== ARTICLE ==
#####

Proposed city ordinance changes would prevent landlords from denying someone housing just because a prospective tenant’s rent money comes from assistance such as vouchers, settlements, benefits, subsidies, Veterans Affairs Supportive Housing vouchers and more.

The Lawrence City Commission on Dec. 13 voiced general approval for the ordinance, which would also create a protected class based on source of income. Mayor Lisa Larsen said she was concerned about passing it without further engagement with landlords who own Lawrence properties, and commissioners delayed final approval in order to seek landlords’ feedback on the proposed tenant protections.

Lawrence’s Human Relations Commission advanced the proposed changes after working for about two years and researching similar ordinances in other cities. The ordinance also provides “equal opportunity to obtain housing regardless of … status as a survivor of domestic violence, sexual assault, human trafficking or stalking.”

The city held a meeting Jan. 5 to invite landlords to provide feedback.

Panelists, including some city staff members, answered questions about practical aspects of what the ordinance means and how vouchers work. Many of those questions and their answers were provided in the written agenda materials for the city commission’s Tuesday meeting:


One landlord made a comment about “good, hardworking people” who can’t find places to rent. Shannon Oury, executive director of the Lawrence-Douglas County Housing Authority, responded that LDCHA has about 1,000 housing vouchers. Of those, about two-thirds are for people who are elderly or disabled; the other third of program participants must either be working or in school, she said.

#####

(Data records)

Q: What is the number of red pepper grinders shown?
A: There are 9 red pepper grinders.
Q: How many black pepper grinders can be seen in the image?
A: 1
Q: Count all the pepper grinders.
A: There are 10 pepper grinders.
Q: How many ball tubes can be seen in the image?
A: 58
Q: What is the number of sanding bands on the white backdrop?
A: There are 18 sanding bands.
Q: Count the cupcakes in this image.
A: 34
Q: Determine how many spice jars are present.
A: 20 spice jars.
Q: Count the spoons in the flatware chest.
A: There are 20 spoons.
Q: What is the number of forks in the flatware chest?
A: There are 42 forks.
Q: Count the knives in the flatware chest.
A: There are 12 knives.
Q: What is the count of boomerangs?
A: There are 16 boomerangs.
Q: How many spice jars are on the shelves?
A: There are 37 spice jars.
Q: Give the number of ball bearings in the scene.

#####

== WORK TO COMPLETE ==
1) Copy the part of the text on the Lawrence housing ordinance word for word, beginning at the words "One landlord made" and stopping after the words "school, she said.".
2) Carry on the text about the proposed Lawrence housing ordinance, picking up after its final sentence.

== SOLVED PROBLEMS ==
1)
One landlord made a comment about “good, hardworking people” who can’t find places to rent. Shannon Oury, executive director of the Lawrence-Douglas County Housing Authority, responded that LDCHA has about 1,000 housing vouchers. Of those, about two-thirds are for people who are elderly or disabled; the other third of program participants must either be working or in school, she said.

2)
“The fact that somebody is disabled or elderly and on a fixed income does not mean they should be unhoused,” Oury said. “Think about it as if you said ‘I won’t take anybody who has Social Security or Social Security Disability income.’ It’s the same idea here. It’s no different.”

Several landlords asked questions about protection if their properties are damaged.

“I would love for every landlord to take the stigmatization away that somebody receiving a subsidy is somehow different than any other tenant — they’re exactly the same,” said Mariel Ferreiro, landlord liaison for LDCHA. “So that risk factor that you take on with any tenant is the exact same.”

However, she said, LDCHA does have funding to mitigate damage, and she would encourage landlords to call her if they’re seeing an issue.

One landlord asked why property owners have stopped accepting vouchers. Ferreiro said that over the past year and a half, many properties have changed hands and the new owners have refused to accept vouchers.

“I have not gotten a solid answer from a single landlord that I have asked (why), other than ‘We just do not want to,’ and that has been a very unfortunate answer,” Ferreiro said.

In addition to several community members, representatives of local nonprofits Independence Inc. and the Ballard Center sent letters to the city commission voicing support for the ordinance. Some community members also submitted written comments opposing the ordinance, citing concerns about overreaching government, potential for property damage and nonpayment by tenants.

“A landlord will sign a housing assistance payment contract that is a contract between all three parties (Housing Authority, tenant, and landlord),” according to the agenda materials. “It essentially states that there is a subsidy that the landlord will get on a monthly basis and that both parties should uphold and maintain the lease. With this the landlord will receive a subsidy every month on the first of the month. The payment is guaranteed in the form of check or direct deposit.”

The Lawrence City Commission will meet at 5:45 p.m. Tuesday, Jan. 17 at Lawrence City Hall, 6 E. Sixth St. Meetings are also livestreamed on the city’s YouTube channel. See the full agenda at this link.

The commission hears public comment from those who attend meetings in person and those who attend via Zoom; register for the Zoom meeting at this link. The commission also accepts written public comment sent via email to until noon the day of the meeting.

See the full proposed ordinance at this link, from the commission’s Dec. 13 meeting.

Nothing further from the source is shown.